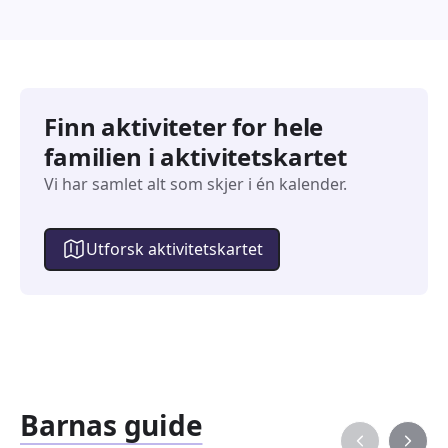
Finn aktiviteter for hele
familien i aktivitetskartet
Vi har samlet alt som skjer i én kalender.
Utforsk aktivitetskartet
Barnas guide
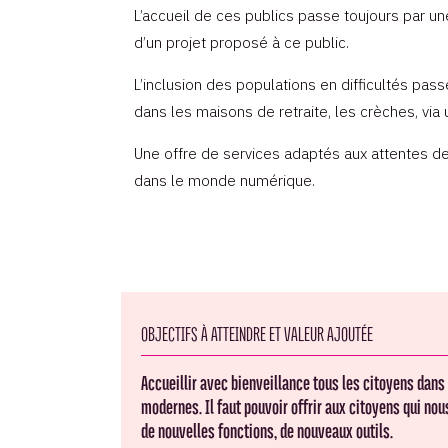
L’accueil de ces publics passe toujours par un
d’un projet proposé à ce public.
L’inclusion des populations en difficultés pa
dans les maisons de retraite, les crèches, via u
Une offre de services adaptés aux attentes des 
dans le monde numérique.
OBJECTIFS À ATTEINDRE ET VALEUR AJOUTÉE
Accueillir avec bienveillance tous les citoyens dans 
modernes. Il faut pouvoir offrir aux citoyens qui nou
de nouvelles fonctions, de nouveaux outils.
- - - - -
Your objective » Format the text read from these records as a Markdown table with two columns, No. and Text, giving each line its own numbered row and skipping blank lines. Leave out the pictures.

Answer section »
| No. | Text |
|---|---|
| 1 | Finn aktiviteter for hele |
| 2 | familien i aktivitetskartet |
| 3 | Vi har samlet alt som skjer i én kalender. |
| 4 | Utforsk aktivitetskartet |
| 5 | Barnas guide |
| 6 | L’accueil de ces publics passe toujours par un |
| 7 | d’un projet proposé à ce public. |
| 8 | L’inclusion des populations en difficultés pa |
| 9 | dans les maisons de retraite, les crèches, via u |
| 10 | Une offre de services adaptés aux attentes des  |
| 11 | dans le monde numérique. |
| 12 | OBJECTIFS À ATTEINDRE ET VALEUR AJOUTÉE |
| 13 | Accueillir avec bienveillance tous les citoyens dans  |
| 14 | modernes. Il faut pouvoir offrir aux citoyens qui nou |
| 15 | de nouvelles fonctions, de nouveaux outils. |